A and B: Type I error rates for MBI’s “possible” (purple) and “likely” (red) thresholds, as well as standard hypothesis testing at α = 0.05 (blue) as a function of sample size. The statistical comparison is a two-group comparison of means. True effect size = 0, meaning there is no difference between the groups. (A) assumes variance of 0.364, as might arise in a pre-post study, whereas (B) assumes a variance of 1.0, as in a cross-sectional study. Shaded area shows the interquartile range of sample sizes of the reviewed studies; vertical reference line is the median sample size. Type I error rates were identical whether calculated mathematically or by simulation with 200,000 repeats (see S1 Appendix). C: MBI results from 5000 simulated trials where variance = 0.364 and n = 10 per group. D: MBI results from 5000 simulated trials where variance = 1.0 and n = 10 per group. Simulations and calculations use the MBI settings that predominate in the literature: trivial range of -0.2 to 0.2; maximum risk of harm of 5%; and equivalent treatment of positive and negative directions.
Fig 4
Fig 4. An example of MBI inferences in practice.
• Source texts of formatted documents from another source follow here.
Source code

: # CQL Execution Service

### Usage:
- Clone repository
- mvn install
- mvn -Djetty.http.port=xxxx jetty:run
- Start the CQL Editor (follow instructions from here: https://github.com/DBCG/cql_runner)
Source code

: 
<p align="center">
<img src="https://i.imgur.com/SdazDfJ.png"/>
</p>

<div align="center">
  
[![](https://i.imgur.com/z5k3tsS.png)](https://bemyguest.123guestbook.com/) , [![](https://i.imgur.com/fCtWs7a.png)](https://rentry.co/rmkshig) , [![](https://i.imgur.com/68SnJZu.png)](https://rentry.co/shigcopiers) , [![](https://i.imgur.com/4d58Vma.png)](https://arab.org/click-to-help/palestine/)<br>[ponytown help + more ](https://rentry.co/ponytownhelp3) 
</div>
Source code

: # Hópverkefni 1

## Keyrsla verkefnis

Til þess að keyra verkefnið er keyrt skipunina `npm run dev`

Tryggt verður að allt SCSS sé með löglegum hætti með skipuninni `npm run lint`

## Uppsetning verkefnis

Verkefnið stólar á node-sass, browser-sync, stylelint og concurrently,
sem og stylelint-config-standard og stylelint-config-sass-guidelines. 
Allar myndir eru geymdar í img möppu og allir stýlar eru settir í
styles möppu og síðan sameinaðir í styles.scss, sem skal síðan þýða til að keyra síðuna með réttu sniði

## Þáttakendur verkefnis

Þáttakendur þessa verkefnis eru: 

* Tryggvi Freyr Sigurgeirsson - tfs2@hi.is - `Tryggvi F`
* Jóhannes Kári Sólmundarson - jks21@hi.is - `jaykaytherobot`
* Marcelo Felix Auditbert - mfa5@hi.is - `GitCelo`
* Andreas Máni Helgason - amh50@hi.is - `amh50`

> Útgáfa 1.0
Left Panel (Reproduced from Parfey et al. [50], Fig 2C): Literature example where effects deemed “likely” by MBI are associated with large p-values. Confidence intervals are 95% CIs. Starred values are effects meeting MBI’s “likely” threshold. These results were interpreted as evidence of a difference between groups; the authors concluded: “Individuals with CLBP and PR manifested altered activation patterns during the hollowing maneuver compared to healthy controls.” Right panel: Simulation that shows the MBI inferences that are expected for a study of this type (n = 10 per group, cross-sectional) when the true effect is 0. Note that in both the real example and the simulation, most observed effects larger than 0.5 are deemed “likely”.